— Data extracts —
· · ·

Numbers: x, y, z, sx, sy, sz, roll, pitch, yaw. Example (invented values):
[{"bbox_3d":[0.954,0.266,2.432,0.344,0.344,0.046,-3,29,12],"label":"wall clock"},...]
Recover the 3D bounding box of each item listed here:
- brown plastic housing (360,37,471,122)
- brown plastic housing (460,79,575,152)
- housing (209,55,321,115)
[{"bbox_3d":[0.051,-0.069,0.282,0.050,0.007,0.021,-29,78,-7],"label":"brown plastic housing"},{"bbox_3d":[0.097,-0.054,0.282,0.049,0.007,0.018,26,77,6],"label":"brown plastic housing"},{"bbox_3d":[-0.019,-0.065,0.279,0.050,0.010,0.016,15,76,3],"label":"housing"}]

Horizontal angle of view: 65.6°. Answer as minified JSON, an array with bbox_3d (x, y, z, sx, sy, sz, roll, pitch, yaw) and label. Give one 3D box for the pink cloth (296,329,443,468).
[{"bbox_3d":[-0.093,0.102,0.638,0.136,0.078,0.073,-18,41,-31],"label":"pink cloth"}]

· · ·

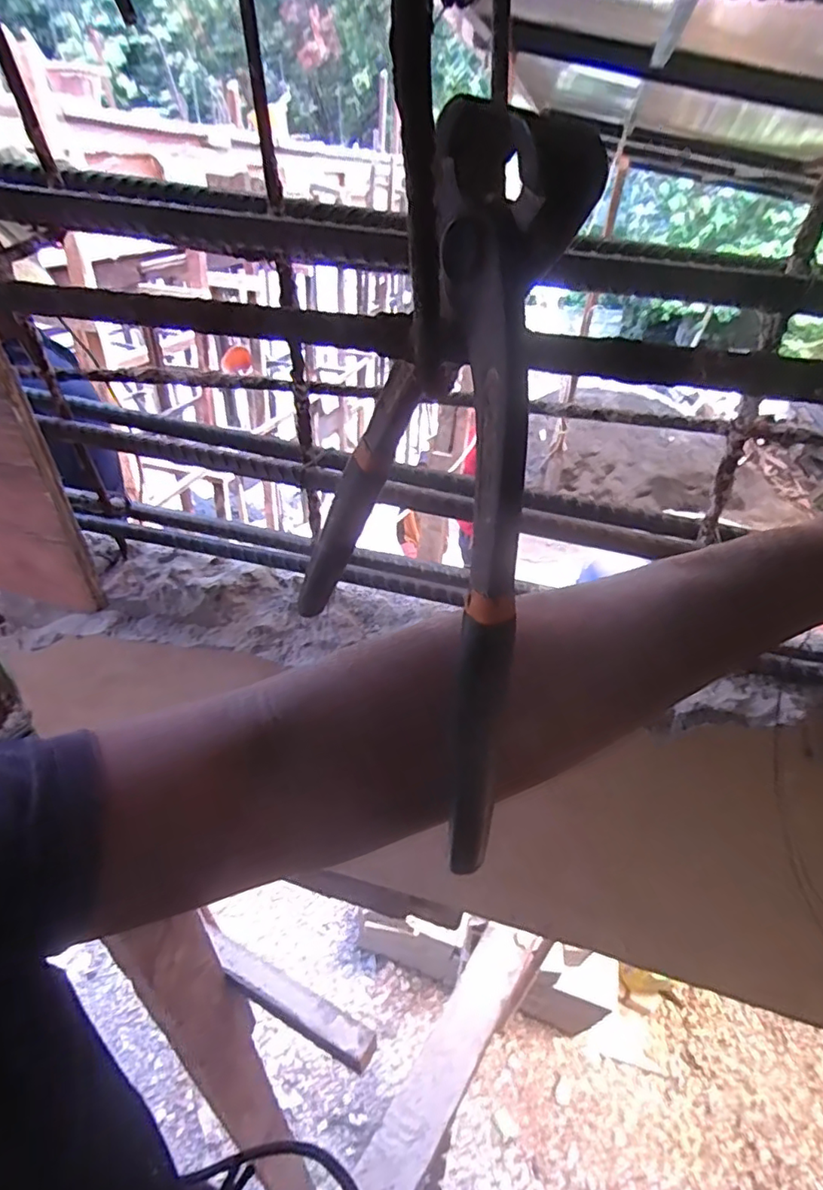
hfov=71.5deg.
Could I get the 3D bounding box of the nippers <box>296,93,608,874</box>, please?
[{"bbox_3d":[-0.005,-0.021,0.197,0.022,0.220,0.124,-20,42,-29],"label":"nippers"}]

· · ·

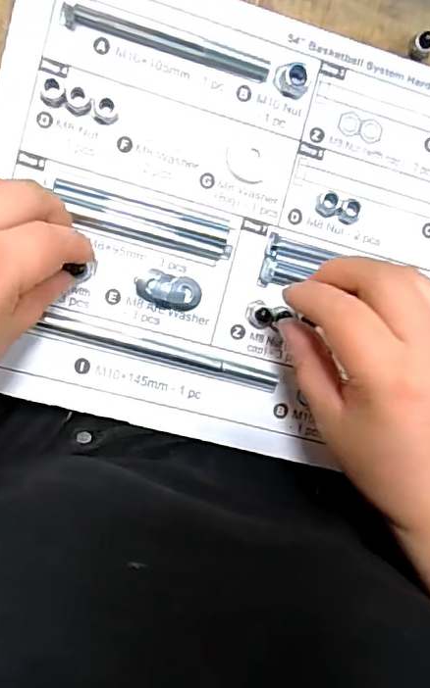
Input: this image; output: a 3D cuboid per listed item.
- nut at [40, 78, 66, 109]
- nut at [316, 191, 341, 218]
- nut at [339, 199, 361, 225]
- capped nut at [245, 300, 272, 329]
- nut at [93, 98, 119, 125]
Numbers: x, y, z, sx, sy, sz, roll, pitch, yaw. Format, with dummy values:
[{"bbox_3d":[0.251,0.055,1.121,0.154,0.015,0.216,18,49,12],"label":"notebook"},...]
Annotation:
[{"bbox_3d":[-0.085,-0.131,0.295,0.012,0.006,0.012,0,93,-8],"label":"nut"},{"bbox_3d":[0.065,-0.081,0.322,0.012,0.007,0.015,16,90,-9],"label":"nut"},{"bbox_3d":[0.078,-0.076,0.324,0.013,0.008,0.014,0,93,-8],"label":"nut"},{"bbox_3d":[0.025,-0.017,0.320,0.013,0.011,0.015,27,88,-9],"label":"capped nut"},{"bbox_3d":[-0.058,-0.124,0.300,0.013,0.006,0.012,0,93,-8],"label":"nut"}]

· · ·

Write out every line of the listing that holds the word "Numbers".

— Answer section —
Numbers: x, y, z, sx, sy, sz, roll, pitch, yaw. Example (invented values):
Numbers: x, y, z, sx, sy, sz, roll, pitch, yaw. Format, with dummy values:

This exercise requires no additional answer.